Department of the Interior / Via Twitter: @SecBernhardt

Interior Secretary David Bernhardt traveled to Iowa and announced that Gold Star families could travel to national parks for free, Oct. 28.

Other top Trump administration officials have found themselves in battleground states this month. National security adviser Robert O’Brien traveled to Minnesota and Wisconsin this week “for meetings with trade groups and defense industry manufacturers,” and the head of Immigration and Customs Enforcement held a press event to announce arrests on Wednesday in Minnesota.

The Trump administration has repeatedly flouted the Hatch Act, meant to prevent public officials from using government funds to influence elections. When asked about possible violations of the law linked to the Republican National Convention, for example, Trump’s chief of staff, Mark Meadows, told Politico: “Nobody outside of the Beltway really cares.”

Earlier this month, the office of the special counsel found that Agriculture Secretary Sonny Perdue violated the rule when he called for Trump’s reelection during an August trip to North Carolina. Perdue will have to pay the Treasury Department for some of the trip’s costs.

Moreover, the special counsel’s office is currently investigating whether cabinet members, including Wheeler and Rick Perry, the former energy secretary, violated the Hatch Act with their travel preceding the 2018 midterm elections, according to Donald Sherman, deputy director of the watchdog group Citizens for Responsibility and Ethics in Washington, which filed the original complaint.

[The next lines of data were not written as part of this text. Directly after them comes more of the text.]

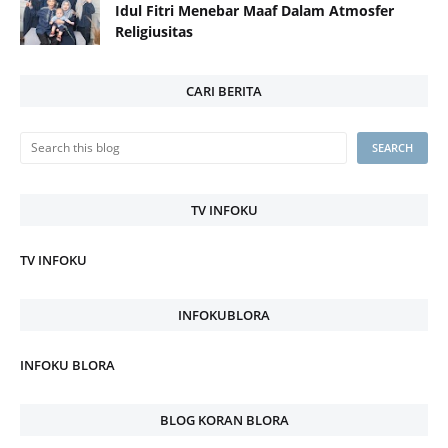
Idul Fitri Menebar Maaf Dalam Atmosfer
Religiusitas
CARI BERITA
TV INFOKU
TV INFOKU
INFOKUBLORA
INFOKU BLORA
BLOG KORAN BLORA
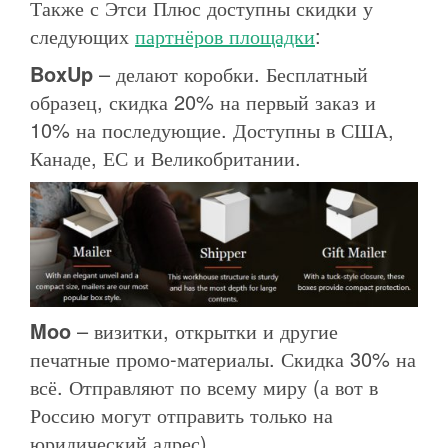
Также с Этси Плюс доступны скидки у
следующих
партнёров площадки
:
BoxUp
– делают коробки. Бесплатный
образец, скидка 20% на первый заказ и
10% на последующие. Доступны в США,
Канаде, ЕС и Великобритании.
Moo
– визитки, открытки и другие
печатные промо-материалы. Скидка 30% на
всё. Отправляют по всему миру (а вот в
Россию могут отправить только на
юридический адрес).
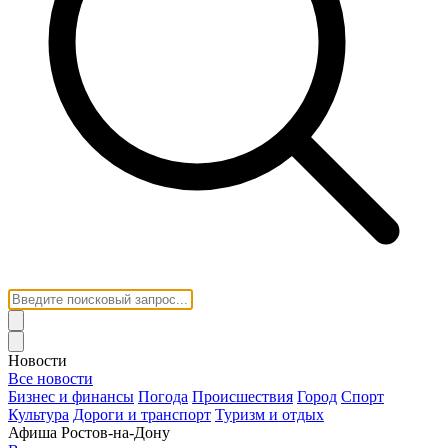
Новости
Все новости
Бизнес и финансы
Погода
Происшествия
Город
Спорт
Культура
Дороги и транспорт
Туризм и отдых
Афиша Ростов-на-Дону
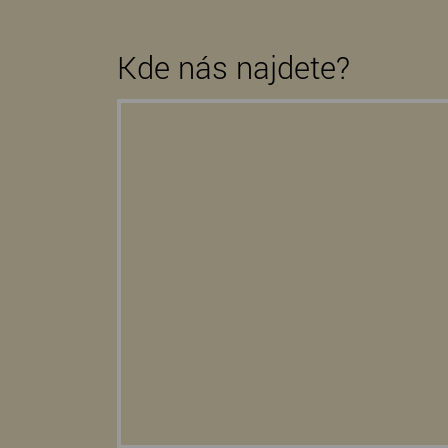
Kde nás najdete?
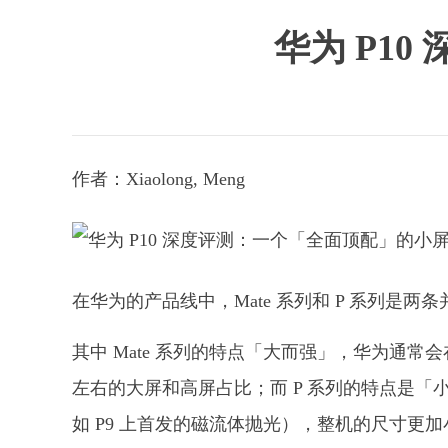
华为 P1
作者：Xiaolong, Meng
在华为的产品线中，Mate 系列和 P 系列是两
其中 Mate 系列的特点「大而强」，华为通常会
左右的大屏和高屏占比；而 P 系列的特点是「小
如 P9 上首发的磁流体抛光），整机的尺寸更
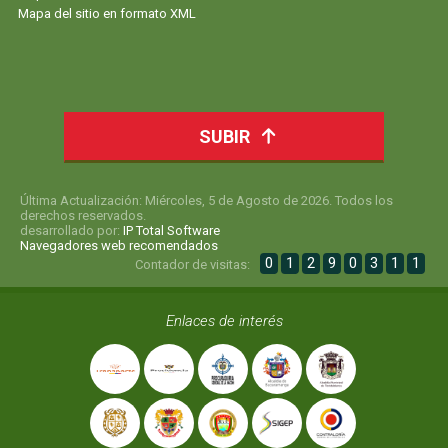
Mapa del sitio en formato XML
SUBIR
Última Actualización: Miércoles, 5 de Agosto de 2026. Todos los
derechos reservados.
desarrollado por:
IP Total Software
Navegadores web recomendados
0
1
2
9
0
3
1
1
Contador de visitas:
Enlaces de interés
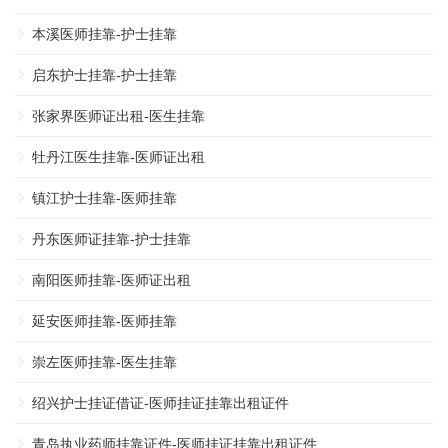
本溪医师挂靠-护士挂靠
启东护士挂靠-护士挂靠
张家界医师证出租-医生挂靠
牡丹江医生挂靠-医师证出租
镇江护士挂靠-医师挂靠
丹东医师证挂靠-护士挂靠
南阳医师挂靠-医师证出租
延安医师挂靠-医师挂靠
崇左医师挂靠-医生挂靠
绍兴护士挂证借证-医师挂证挂靠出租证件
青岛执业药师挂靠证件-医师挂证挂靠出租证件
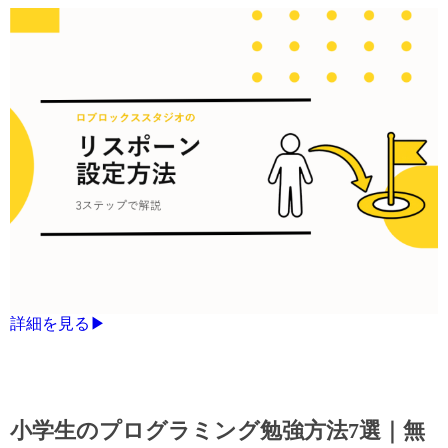
詳細を見る▶
小学生のプログラミング勉強方法7選｜無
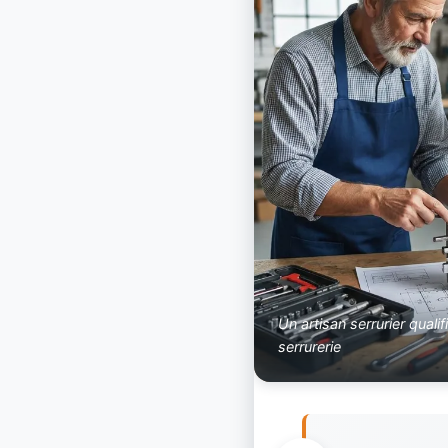
Un artisan serrurier qual
serrurerie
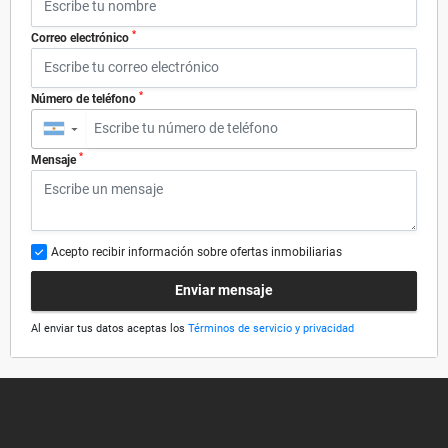
*
Correo electrónico
*
Número de teléfono
▼
*
Mensaje
Acepto recibir información sobre ofertas inmobiliarias
Enviar mensaje
Al enviar tus datos aceptas los
Términos de servicio y privacidad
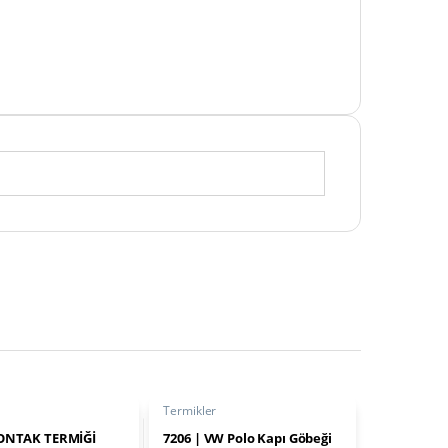
Termikler
KONTAK TERMİĞİ
7206 | VW Polo Kapı Göbeği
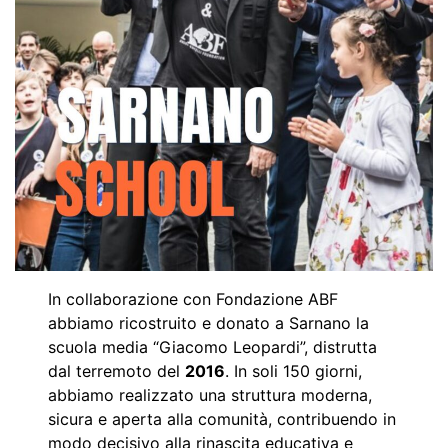
In collaborazione con Fondazione ABF
abbiamo ricostruito e donato a Sarnano la
scuola media “Giacomo Leopardi”, distrutta
dal terremoto del
2016
. In soli 150 giorni,
abbiamo realizzato una struttura moderna,
sicura e aperta alla comunità, contribuendo in
modo decisivo alla rinascita educativa e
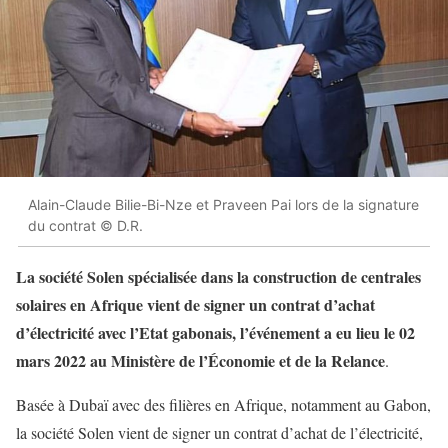
Alain-Claude Bilie-Bi-Nze et Praveen Pai lors de la signature
du contrat © D.R.
La société Solen spécialisée dans la construction de centrales
solaires en Afrique vient de signer un contrat d’achat
d’électricité avec l’Etat gabonais, l’événement a eu lieu le 02
mars 2022 au Ministère de l’Économie et de la Relance
.
Basée à Dubaï avec des filières en Afrique, notamment au Gabon,
la société Solen vient de signer un contrat d’achat de l’électricité,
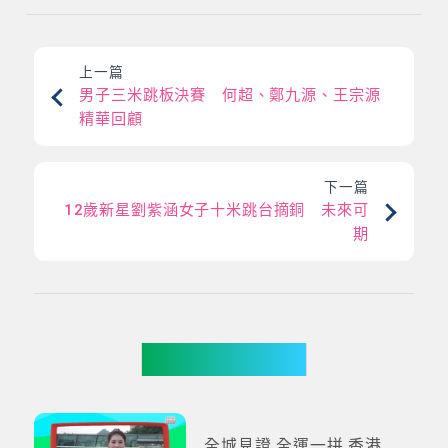
上一篇
男子三米跳板決賽 何超、鄭九源、王宗源
精華回顧
下一篇
12歲新星劉紫涵女子十米跳台摘銅 未來可
期
更多影片
全城見證 全運一拼 香港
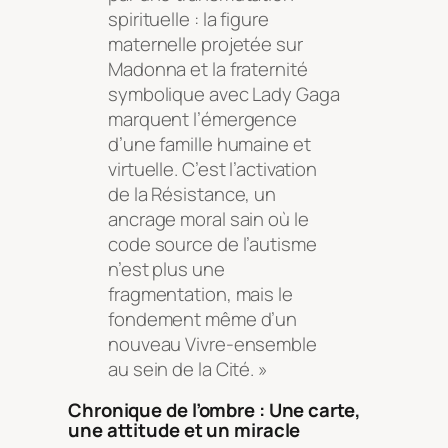
spirituelle : la figure
maternelle projetée sur
Madonna et la fraternité
symbolique avec Lady Gaga
marquent l’émergence
d’une famille humaine et
virtuelle. C’est l’activation
de la Résistance, un
ancrage moral sain où le
code source de l’autisme
n’est plus une
fragmentation, mais le
fondement même d’un
nouveau Vivre-ensemble
au sein de la Cité. »
Chronique de l’ombre : Une carte,
une attitude et un miracle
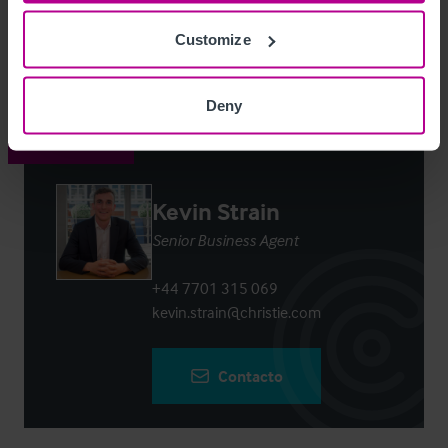
Customize
Login
or
Register
to view full details
Deny
Contacto
Kevin Strain
Senior Business Agent
+44 7701 315 069
kevin.strain@christie.com
Contacto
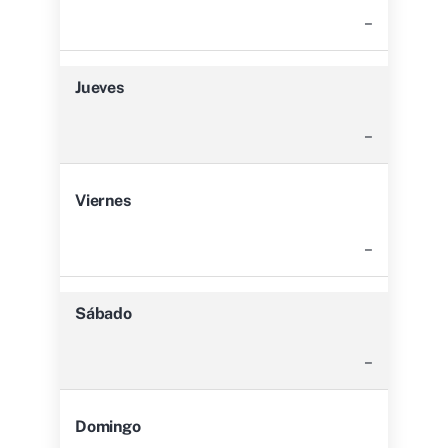
–
Jueves
–
Viernes
–
Sábado
–
Domingo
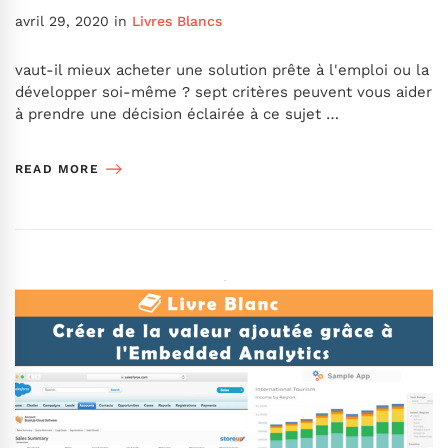
avril 29, 2020
in
Livres Blancs
vaut-il mieux acheter une solution prête à l'emploi ou la
développer soi-même ? sept critères peuvent vous aider
à prendre une décision éclairée à ce sujet …
READ MORE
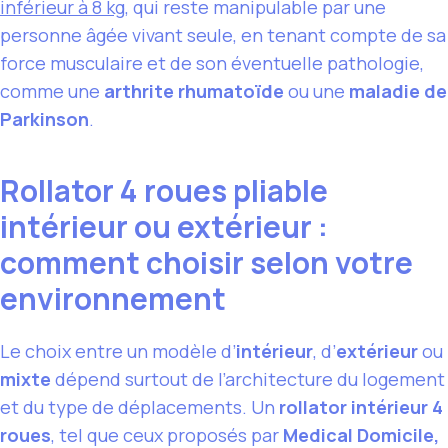
inférieur à 8 kg
, qui reste manipulable par une
personne âgée vivant seule, en tenant compte de sa
force musculaire et de son éventuelle pathologie,
comme une
arthrite rhumatoïde
ou une
maladie de
Parkinson
.
Rollator 4 roues pliable
intérieur ou extérieur :
comment choisir selon votre
environnement
Le choix entre un modèle d’
intérieur
, d’
extérieur
ou
mixte
dépend surtout de l’architecture du logement
et du type de déplacements. Un
rollator intérieur 4
roues
, tel que ceux proposés par
Medical Domicile,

“It seems like a clear deployment of taxpayer-funded resources to battleground states, and it doesn’t appear to be a coincidence given the striking frequency of agency heads going to these states,” said Nick Schwellenbach of the watchdog group Project on Government Oversight. “It raises the obvious question: Is there anything wrong about that?”’

When evaluating the travel of presidentially appointed, Senate-confirmed officials for possible Hatch Act violations, the special counsel’s office specifically looks at the proximity of these events to an election. The special counsel determined the Bush administration violated the law by dramatically increasing the frequency of official trips of certain high-level appointees in the three months before the 2006 midterm elections.

“We have every reason to believe that this is happening, that this is not being done in the normal course, and that this conduct is being coordinated by the White House,” Sherman said. “We know that the White House coordinated travel for vulnerable Republicans in 2018, and now it seems apparent the vulnerable Republican they are traveling for in 2020 is the president of the United States.”

Correction: Andrew Wheeler was misidentified in an image in an earlier version of this post.